The Newsletter of the Future

1. Newsletters will be exclusively electronic.

The trend towards exclusively electronic newsletters has already begun, of course. They are delivered via e-mail to your desktop, laptop, or mobile device.

Yet there are still people who prefer the printed newsletter in their hands, just as they might prefer the printed book or magazine in their hands. In some cases, the audience still insists on a printed newsletter. Printing a newsletter from an electronically-delivered PDF isn’t the same thing as opening one’s mailbox and seeing a printed newsletter. For these people, the newsletter publisher will continue to put out the printed product. Audience needs and wishes are important.
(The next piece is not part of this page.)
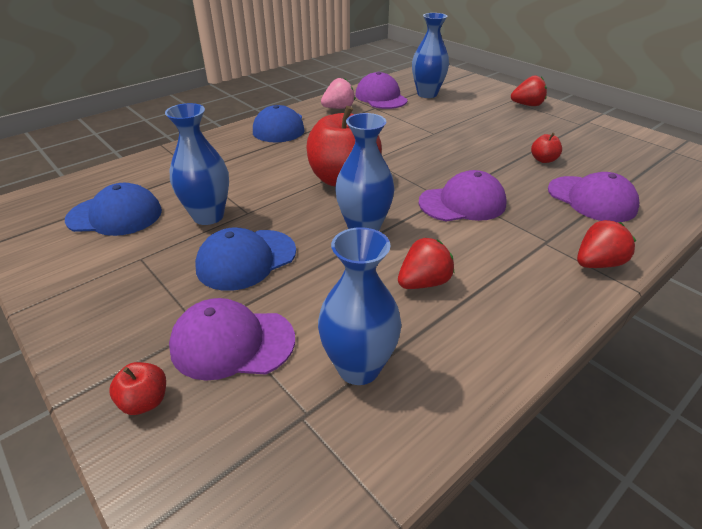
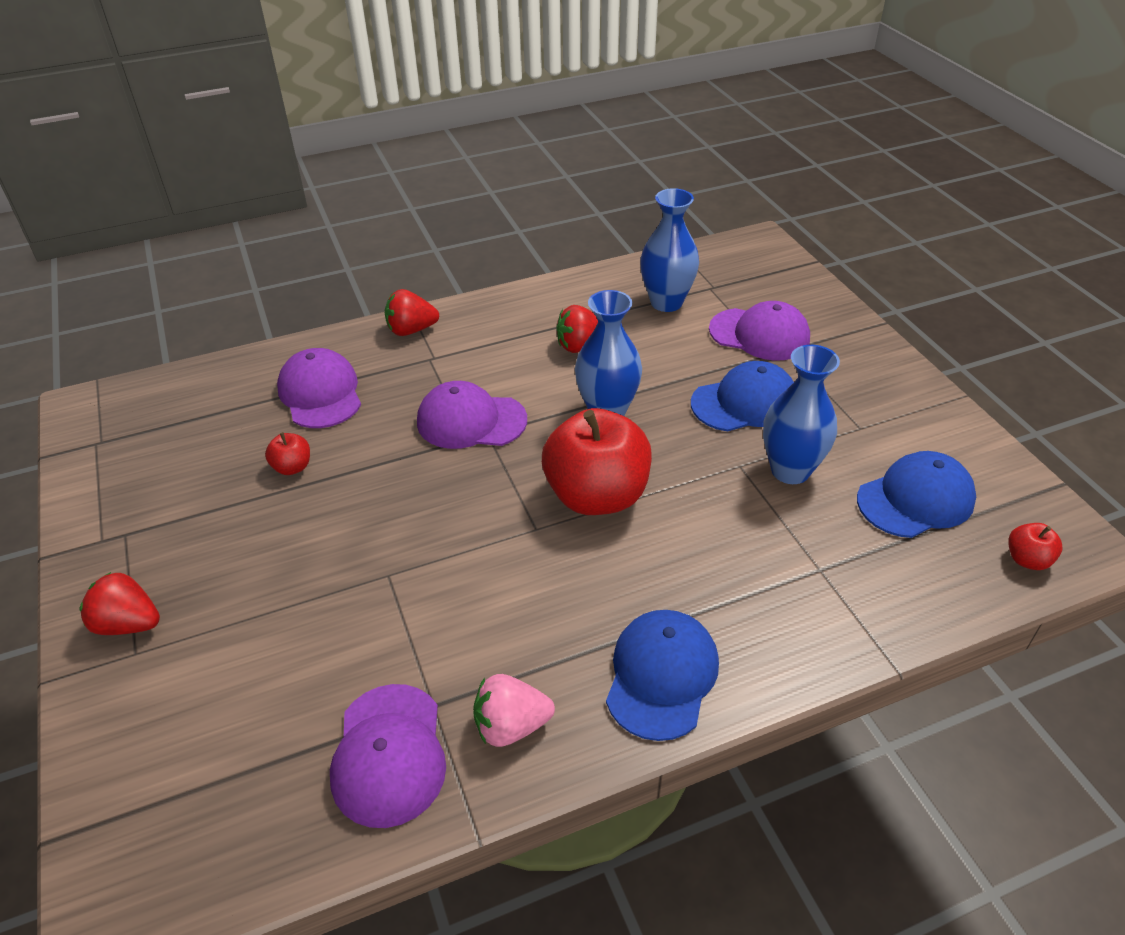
camera: 160 degrees left, 5 degrees up
blue cap [65,183,162,236] -> blue cap turned 135 degrees clockwise [857,451,976,538]
red apple [109,362,166,415] -> red apple moved to [1008,523,1062,570]
blue vase [412,13,449,98] -> none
But as more people get used to reading things exclusively in electronic format, printing a newsletter (should the reader require a printed copy) will be the reader’s responsibility, not the publisher’s.

2. Content will be mobile friendly.

Mobile-friendly web sites are moving from being a best practice to being a de facto standard. Web site developers must ensure that their work is accessible to their target audience—and that audience is increasingly using mobile devices to access the information.

The same goes for electronic newsletters, which must take the devices into account during the development phase.

3. Content will be democratized.

Suppose you subscribe to your local newspaper. Its job is to cover local news, with less attention paid to news elsewhere—across the state, across the country, or around the world—unless there’s a local angle that affects you, the reader, directly.

But when you read your news online, you don’t have to worry about the editor’s judgement about what stories you read. If you live, say, in New York, you can read a Los Angeles newspaper and get local, Los Angeles-focused coverage. This is a democratization of information, where the reader decides what’s important.

As more newsletters establish themselves to put their own mark on things, readers will have more choice in what to read.

4. Content will be in video.

This trend already exists thanks to the growth in cable television channels and the Internet. Many blogs focus on podcasts or short videos, and the reader doesn’t actually read, but rather listens and watches.